Siapakah sang ( si ) Binatang Jalang
itu ? Tentu saja, Chairil Anwar. Adakah orang yang tidak mengenalnya ? Beliau
merupakan seorang penyair angkatan 45 yang sangat monumental dalam dunia
kesusastraan indonesia, khususnya perpuisian. Puisi-puisinya dianggap sebagai
tonggak peralihan puisi modern Indonesia. Karyanya yang cukup terkenal adalah
Aku. Dari sinilah lahir julukan Si Binatang Jalang.
Aku
ini binatang jalang
Dari kumpulannya terbuang
Dan tangan ‘kan kaku, menulis
berhenti
Kecemasan derita, kecemasan mimpi
Berilah aku tempat di menara tinggi
Dimana kau sendiri meninggi
Sosialisasi Chairil
dengan para pelukis itu terlihat juga pada gramatika puisinya. Gramatika puisi
Chairil mematahkan unsure linearitas bahasa melalui kerja “menatap” yang banyak
dilakukan dalam puisi-puisinya.
I.
Dan bara kagum menjadi api
II.
Berselempang
semangat yang tak bisa mati
Dalam menganalisis
puisi-puisi Chairil Anwar, Afrizal Malna berpendapat bahwa penyair 45 itu
menggunakan faktor tubuh dalam penciptaan puisi-puisinya. Artinya, tubuh itu
digunakan sedemikian rupa oleh Chairil untuk menangkap momen-momen dalam
kehidupannya. Dengan demikian, muncul kata-kata yang bermakna dalam, sarat
makna dan penafsiran. Sebuah kekayaan makna kata yang mampu memunculkan
majas-majas yang luar biasa indah.
Contoh I : Bara kagum menjadi api
Contoh II : Jika di Barat nanti menjadi gelap
Turut
tenggelam sama sekali
Juga yang
mengendap,
Di mukamu
tinggal bermain Hidup dan Mati
Permainan rima antara
gelap, tenggelam, mengendap merupakan cirri khas gaya Chairil Anwar membuat
majas dalam puisinya. Gelap dan tenggelam menjadi visual ketika dimasukkan
unsure mengendap dalam puisi itu. Mengendap menghasilkan gambaran antar
kemanusiaan, kerawanan dan kecemasan sekaligus tetapi juga unsur gerak yang
disembunyikan.
Faktor tubuh itu
menjelaskan suasana kekelaman karena kolonialisme dan kekelaman modernisme
dalam bayang-bayang perang dunia I dan II. Chairil membiarkan tubuhnya masuk
pada kehidupan. Chairil pun memiliki kecerdasan tubuh yang berkesan mistis.
Pendapatnya yang cukup
mengagetkan adalah ketika beliau memaknai bagian puisi Chairil yang berbeda
dari yang sudah ada.
Aku ini binatang jalang
Dari kumpulannya yang terbuang
Beliau mengatakan bahwa
melalui puisinya ini, Chairil Anwar ingin keluar dari dunia manusia dan ingin
menjadi binatang. Anda heran dengan pernyataan ini ?
Jika kita, menelaah
lebih jauh tentang kehidupan ini, binatang tampak lebih mulia dari manusia.

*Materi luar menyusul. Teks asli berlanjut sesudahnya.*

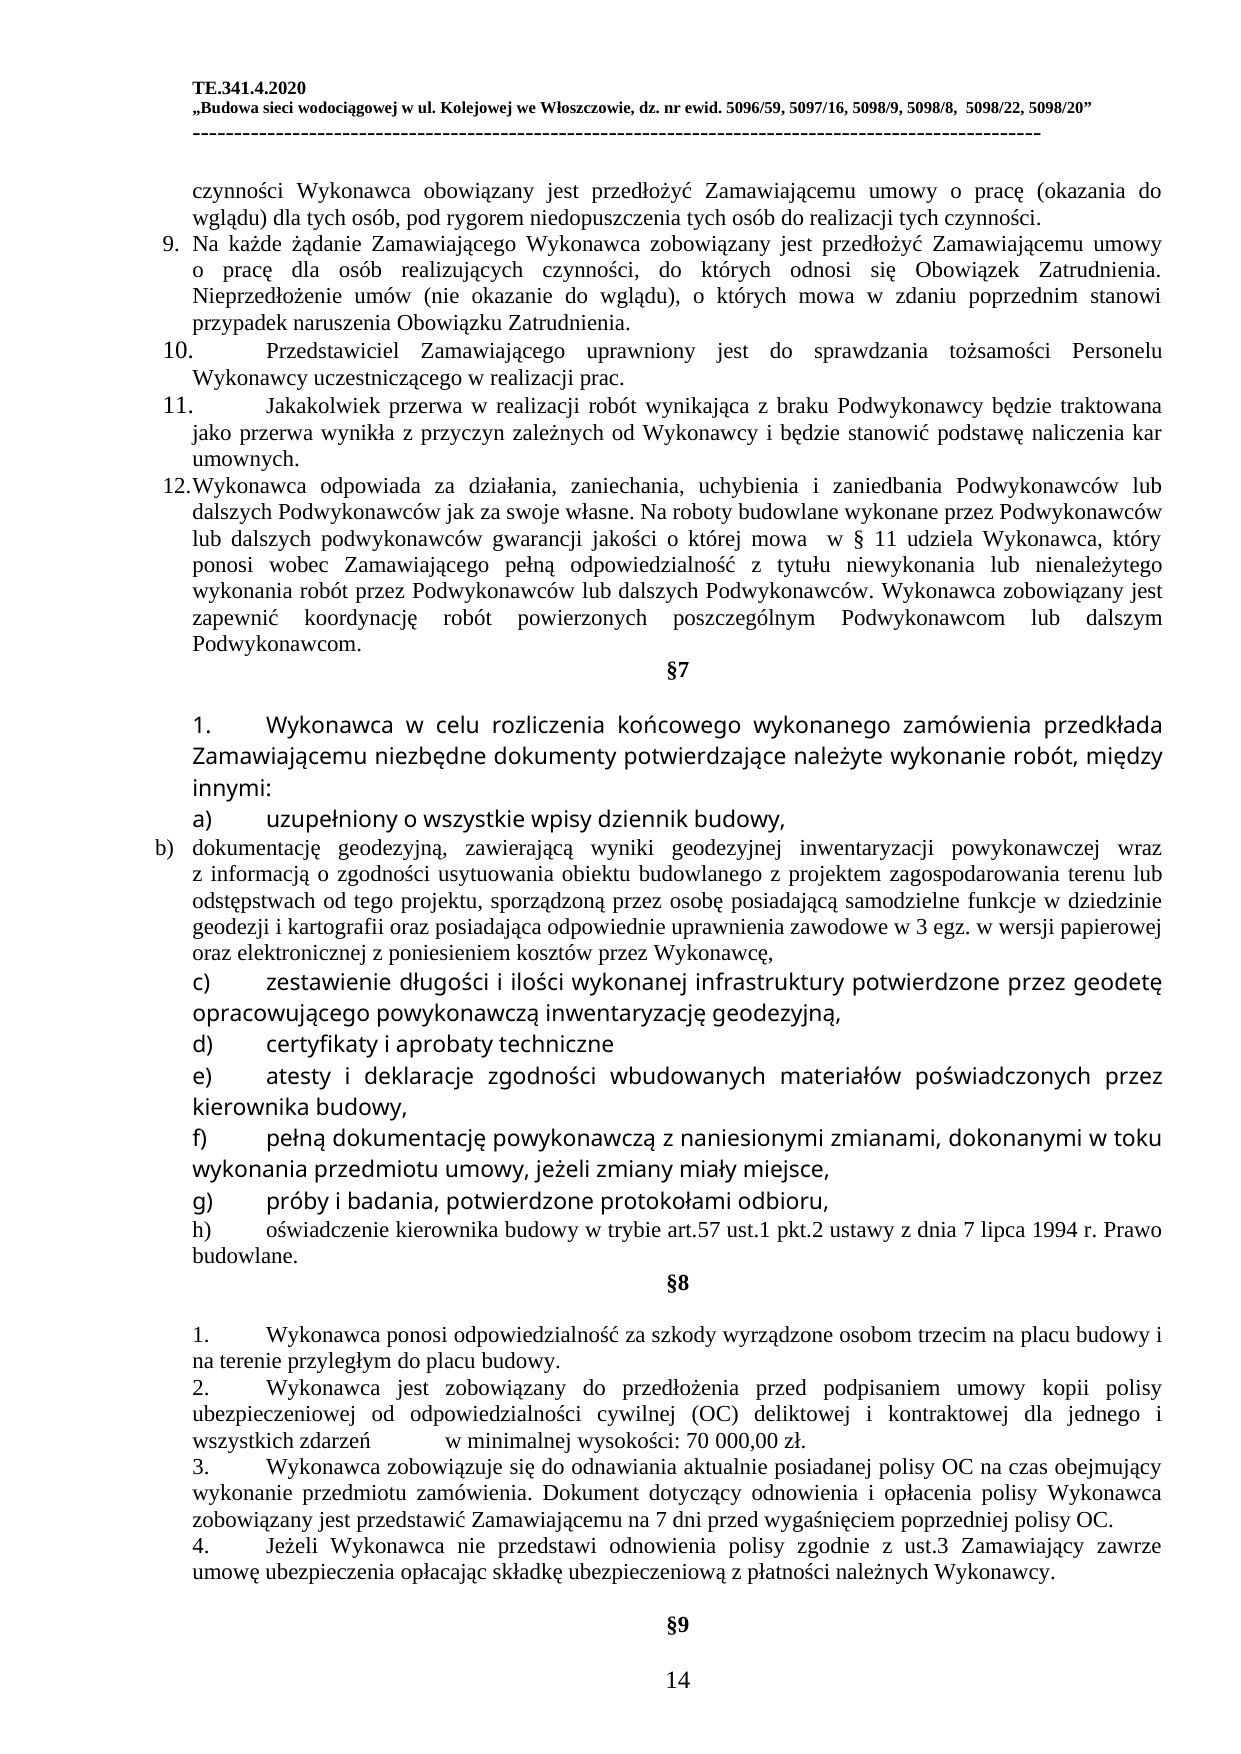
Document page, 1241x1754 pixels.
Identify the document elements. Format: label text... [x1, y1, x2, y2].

text czynności Wykonawca obowiązany jest przedłożyć Zamawiającemu umowy o pracę (okazania do wglądu) dla tych osób, pod rygorem niedopuszczenia tych osób do realizacji tych czynności. [162, 177, 1163, 230]
list Wykonawca zobowiązuje się do odnawiania aktualnie posiadanej polisy OC na czas obejmujący wykonanie przedmiotu zamówienia. Dokument dotyczący odnowienia i opłacenia polisy Wykonawca zobowiązany jest przedstawić Zamawiającemu na 7 dni przed wygaśnięciem poprzedniej polisy OC. [192, 1453, 1163, 1532]
list uzupełniony o wszystkie wpisy dziennik budowy, [192, 803, 1163, 834]
list Wykonawca odpowiada za działania, zaniechania, uchybienia i zaniedbania Podwykonawców lub dalszych Podwykonawców jak za swoje własne. Na roboty budowlane wykonane przez Podwykonawców lub dalszych podwykonawców gwarancji jakości o której mowa w § 11 udziela Wykonawca, który ponosi wobec Zamawiającego pełną odpowiedzialność z tytułu niewykonania lub nienależytego wykonania robót przez Podwykonawców lub dalszych Podwykonawców. Wykonawca zobowiązany jest zapewnić koordynację robót powierzonych poszczególnym Podwykonawcom lub dalszym Podwykonawcom. [162, 472, 1163, 656]
list certyfikaty i aprobaty techniczne [192, 1028, 1163, 1059]
list dokumentację geodezyjną, zawierającą wyniki geodezyjnej inwentaryzacji powykonawczej wraz z informacją o zgodności usytuowania obiektu budowlanego z projektem zagospodarowania terenu lub odstępstwach od tego projektu, sporządzoną przez osobę posiadającą samodzielne funkcje w dziedzinie geodezji i kartografii oraz posiadająca odpowiednie uprawnienia zawodowe w 3 egz. w wersji papierowej oraz elektronicznej z poniesieniem kosztów przez Wykonawcę, [155, 834, 1163, 966]
list atesty i deklaracje zgodności wbudowanych materiałów poświadczonych przez kierownika budowy, [192, 1059, 1163, 1122]
text §8 [192, 1268, 1163, 1295]
list Jeżeli Wykonawca nie przedstawi odnowienia polisy zgodnie z ust.3 Zamawiający zawrze umowę ubezpieczenia opłacając składkę ubezpieczeniową z płatności należnych Wykonawcy. [192, 1532, 1163, 1585]
list pełną dokumentację powykonawczą z naniesionymi zmianami, dokonanymi w toku wykonania przedmiotu umowy, jeżeli zmiany miały miejsce, [192, 1122, 1163, 1184]
text §7 [192, 656, 1163, 683]
list Wykonawca jest zobowiązany do przedłożenia przed podpisaniem umowy kopii polisy ubezpieczeniowej od odpowiedzialności cywilnej (OC) deliktowej i kontraktowej dla jednego i wszystkich zdarzeń w minimalnej wysokości: 70 000,00 zł. [192, 1374, 1163, 1453]
list próby i badania, potwierdzone protokołami odbioru, [192, 1184, 1163, 1216]
list zestawienie długości i ilości wykonanej infrastruktury potwierdzone przez geodetę opracowującego powykonawczą inwentaryzację geodezyjną, [192, 966, 1163, 1028]
list Wykonawca w celu rozliczenia końcowego wykonanego zamówienia przedkłada Zamawiającemu niezbędne dokumenty potwierdzające należyte wykonanie robót, między innymi: [192, 709, 1163, 803]
list Jakakolwiek przerwa w realizacji robót wynikająca z braku Podwykonawcy będzie traktowana jako przerwa wynikła z przyczyn zależnych od Wykonawcy i będzie stanowić podstawę naliczenia kar umownych. [162, 390, 1163, 472]
text §9 [192, 1611, 1163, 1637]
list oświadczenie kierownika budowy w trybie art.57 ust.1 pkt.2 ustawy z dnia 7 lipca 1994 r. Prawo budowlane. [192, 1216, 1163, 1268]
list Wykonawca ponosi odpowiedzialność za szkody wyrządzone osobom trzecim na placu budowy i na terenie przyległym do placu budowy. [192, 1321, 1163, 1374]
list Na każde żądanie Zamawiającego Wykonawca zobowiązany jest przedłożyć Zamawiającemu umowy o pracę dla osób realizujących czynności, do których odnosi się Obowiązek Zatrudnienia. Nieprzedłożenie umów (nie okazanie do wglądu), o których mowa w zdaniu poprzednim stanowi przypadek naruszenia Obowiązku Zatrudnienia. [162, 230, 1163, 335]
list Przedstawiciel Zamawiającego uprawniony jest do sprawdzania tożsamości Personelu Wykonawcy uczestniczącego w realizacji prac. [162, 335, 1163, 390]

Binatang tidak punya pikiran yang berbingkai. Binatang pikirannya lebih murni
dari manusia. Mengapa ? Di zaman sekarang ini, manusia banyak sekali kehilangan
makna dalam segala sendi kehidupan. Semua akar persoalan hidup manusia selalu
berakar pada masalah materi (uang). Inilah faktor penyebabnya. Manusia menjadi
serakah, menjadi predator, menjadi hilang kemanusiaannya. Banyak penyimpangan
yang terjadi. Pun di zamannya. Seorang Chairil Anwar ingin keluar dari dunia
hitam itu. Ia ingin hidup dalam sebuah kemurnian.

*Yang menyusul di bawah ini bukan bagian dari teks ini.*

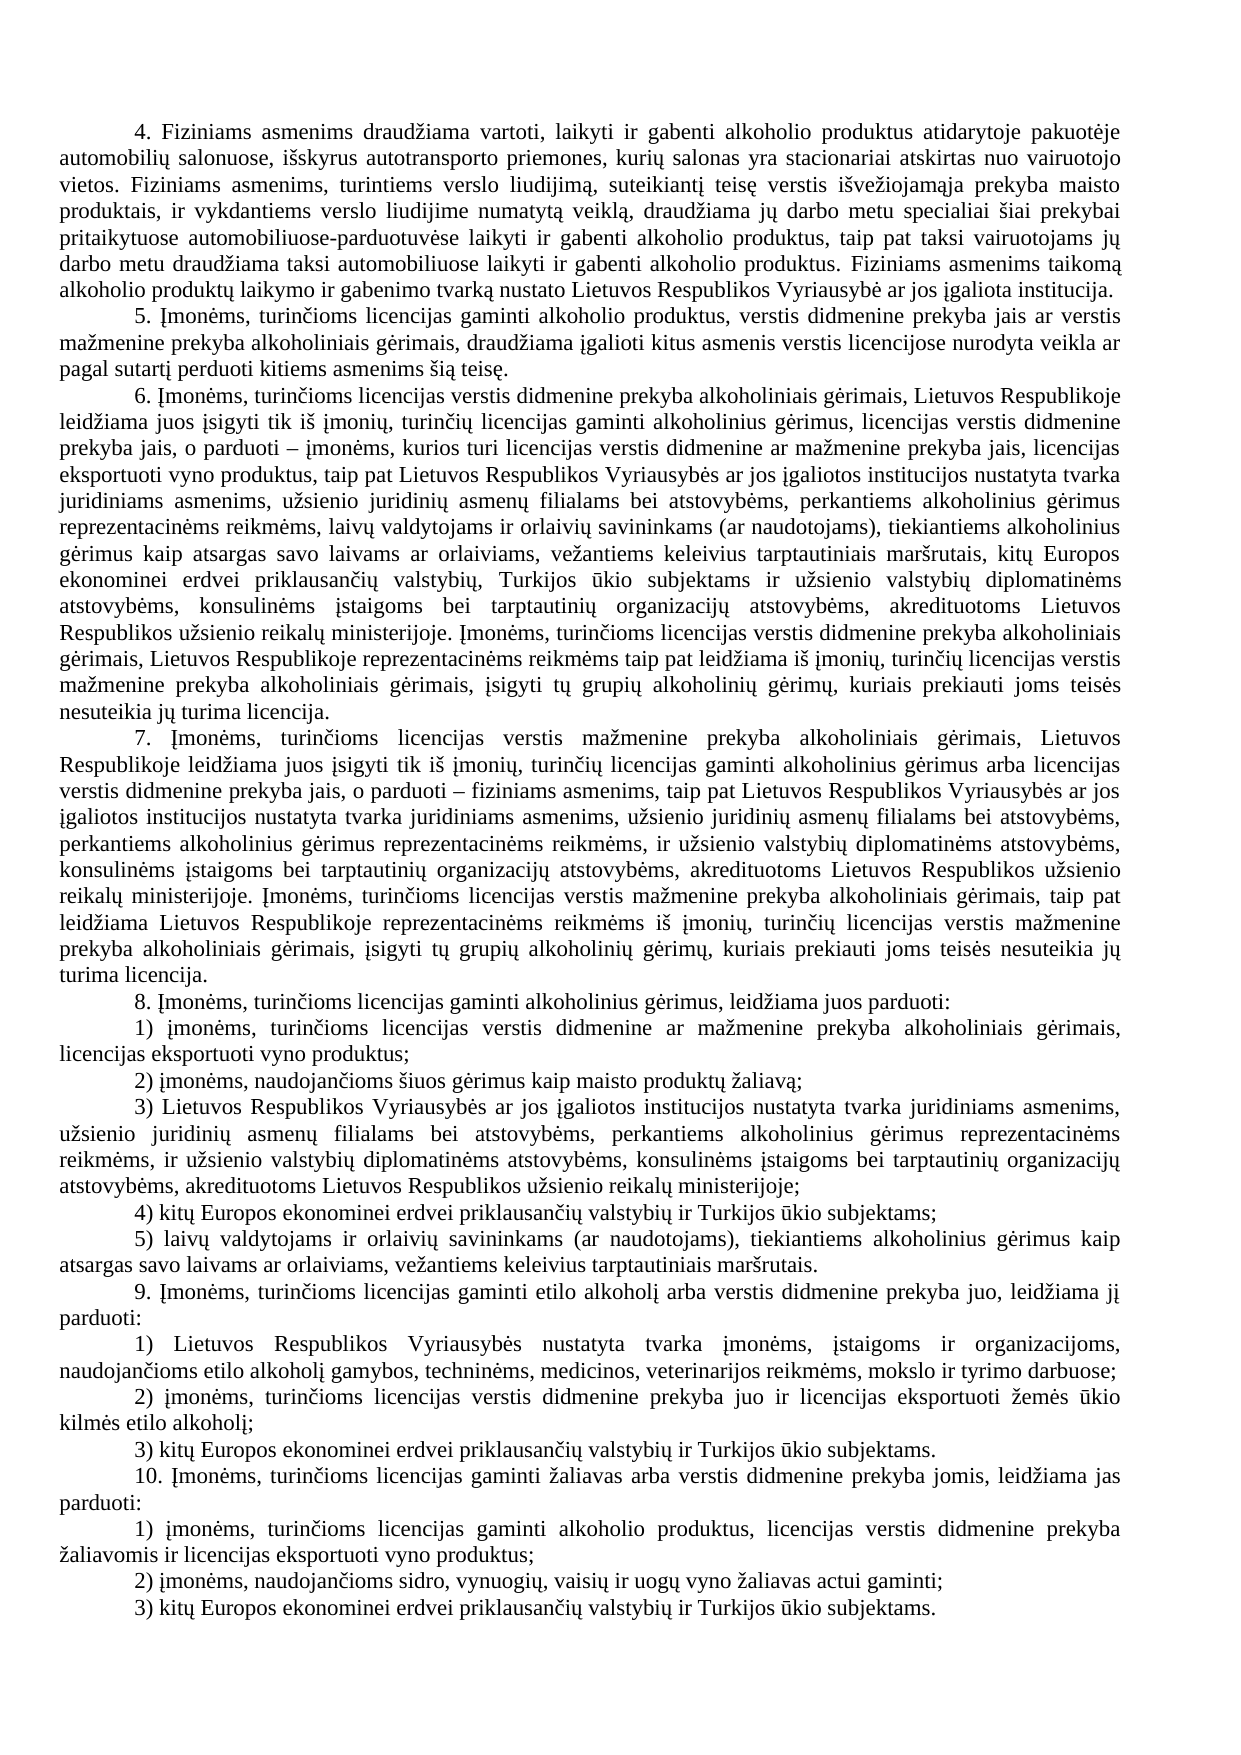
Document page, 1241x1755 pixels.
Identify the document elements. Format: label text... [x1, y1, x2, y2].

Dalam kehidupan yang sudah kelam
ini, Yasraf A. Piliang berharap puisilah yang akan mampu membuat pencerahan,
dengan syarat dunia sastra harus bisa mengembangkan dirinya sendiri agar bisa
bermakna bagi yang lain.
Demikianlah pemikiran-pemikiran baru
dari puisi Chairil Anwar. Pemikiran itu lahir dalam acara Seminar Nasional yang
diselenggagarakan oleh Gelanggang UNPAD pada Rabu, 24 April 2013 di Balai
Santika, kampus UNPAD Jatinangor. Seminar itu diadakan dalam rangka bulan
sastra, berkaitan dengan hari wafatnya Sang Penyair, Chairil Anwar pada 28
April. Semoga bermanfaat dan mencerahkan kita semua.